Renowned women belonged to the Goethe Society from an early age, including the feminist Helene Stöcker , who also featured as an author in the Society's publications.

Weimar Republic and the time of National Socialism

Towards the end of the First World War, local groups (later: local associations) were formed, which increasingly demanded a democratization of society, but the national-conservative leadership of society was reluctant to these efforts. In particular, the largest local group, the Goethe Society Berlin, opposed the society management. The openly monarchist and anti-Semitic president from 1922 to 1926, the Berlin Ordinarius Gustav Roethe , suspected a Jewish cabal behind the opposition of the Berlin local group. The association had to record a sharp decline in membership in the global economic crisis since 1929.

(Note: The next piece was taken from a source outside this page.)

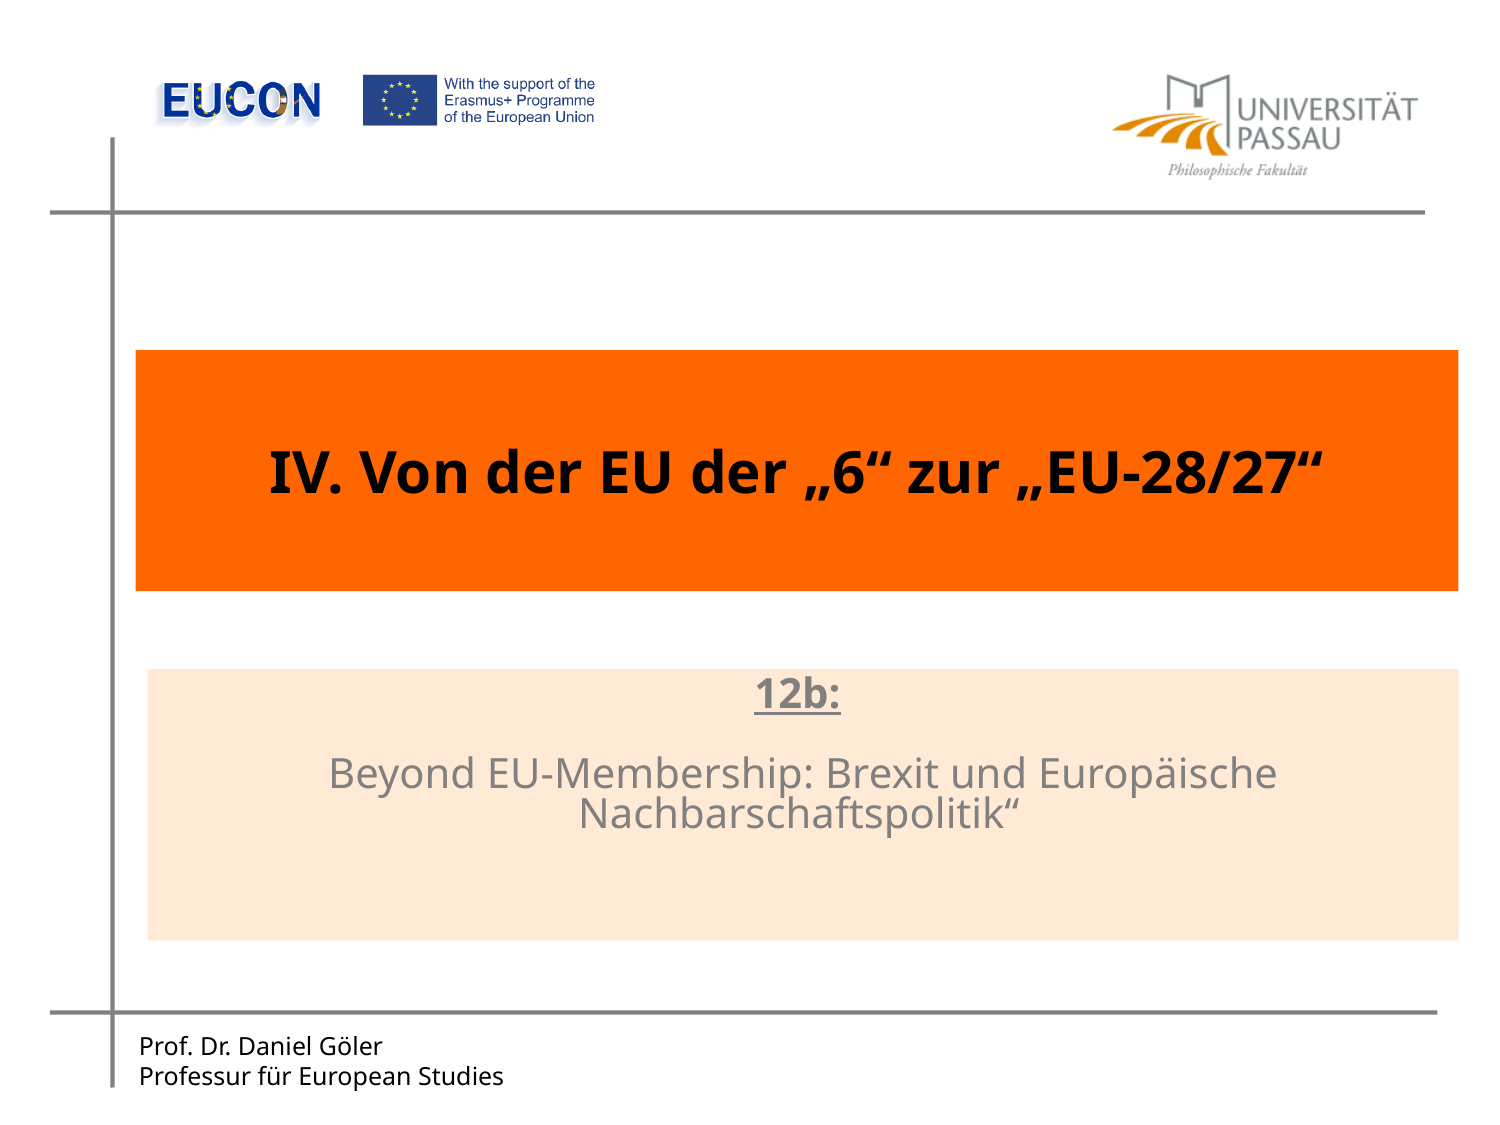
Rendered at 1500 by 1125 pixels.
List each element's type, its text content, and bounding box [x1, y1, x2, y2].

After the handover of power to the National Socialists in 1933, there was a wave of resignation of Jewish members who had been destroyed in their professional existence by the racist professional bans and who, according to the research by W. Daniel Wilson (2015, 2018), were more likely to resign than to Wait for exclusion. After 1933, the society no longer accepted any Jews of its own accord. The DC circuit has been under President Julius Petersen and Vice President Hans Wahl and Anton Kippenberg , which already in 1924 for anti-Semitism had known, occurred in the Goethe research. After the Reichspogromnacht 1938 there was a blanket exclusion of all Jewish members, but according to Wilson's thesis, this exclusion was not enforced, as research claimed. The Goethe Society was discredited by many National Socialists for being “Jewish”. Since 1935, however, Goethe was increasingly involved in foreign cultural policy and the Goethe Society was used for regime purposes. During the war, like all larger private associations, it had to stop its general meetings. However, she still received the necessary paper allocation for her magazine Goethe , so that it could appear almost until the end of the war. For several reasons, the number of members increased so much during the war that a membership ban had to be imposed at times.

President

Local groups

literature

  • W. Daniel Wilson : The Faustian Pact: Goethe and the Goethe Society in the Third Reich . dtv, Munich, 2018 ISBN 978-3-42328166-9
  • Thomas Neumann: "I am concerned about the future of the Goethe Society." Comments on the discussion about the successor to Gustav Roethes. In: Burkhard Stenzel: The Weimar Republic between metropolis and province. 1996, pp. 57-70.
  • Thomas Neumann: "... who knows how to fully appreciate the ideal impulses of your suggestions." Friedrich Lienhard and the Goethe Society. In: Jürgen John (Ed.): Weimar 1930. Politics and culture in the run-up to the Nazi dictatorship. 1998, pp. 185-210.
  • Jochen Golz, Justus H. Ulbricht (Hrsg.): Goethe in society. On the history of a literary union from the German Empire to divided Germany. Cologne / Weimar / Vienna 2005, ISBN 3-412-18805-0 .
  • Lothar Ehrlich: The Goethe Society in the field of tension between the SED's German and cultural policy . In: Weimar Classic Foundation : Weimar Classic in the Ulbricht era , pp. 251–282.

Web links

  • Goethe yearbooks 1880–2004 at www.digizeitschriften.de
  • Goethe yearbooks from 2005 at www.goethe-gesellschaft.de/goethe-jahrbuch.html.

Individual evidence

  1. Contemporary biography of Grand Duchess Sophie
  2. Helene Stöcker (2015): Memorabilia, ed. by Reinhold Lütgemeier-Davin u. Kerstin Wolff. Cologne: Böhlau, 97.
  3. a b c d e f W. Daniel Wilson: The Faustian Pact. Goethe and the Goethe Society in the Third Reich . dtv, Munich, ISBN 978-3-423-28166-9 , p. 14th ff .
  4. ^ A b W. Daniel Wilson : "Our board is composed of Aryan". In: Süddeutsche Zeitung , June 17, 2015, p. 14.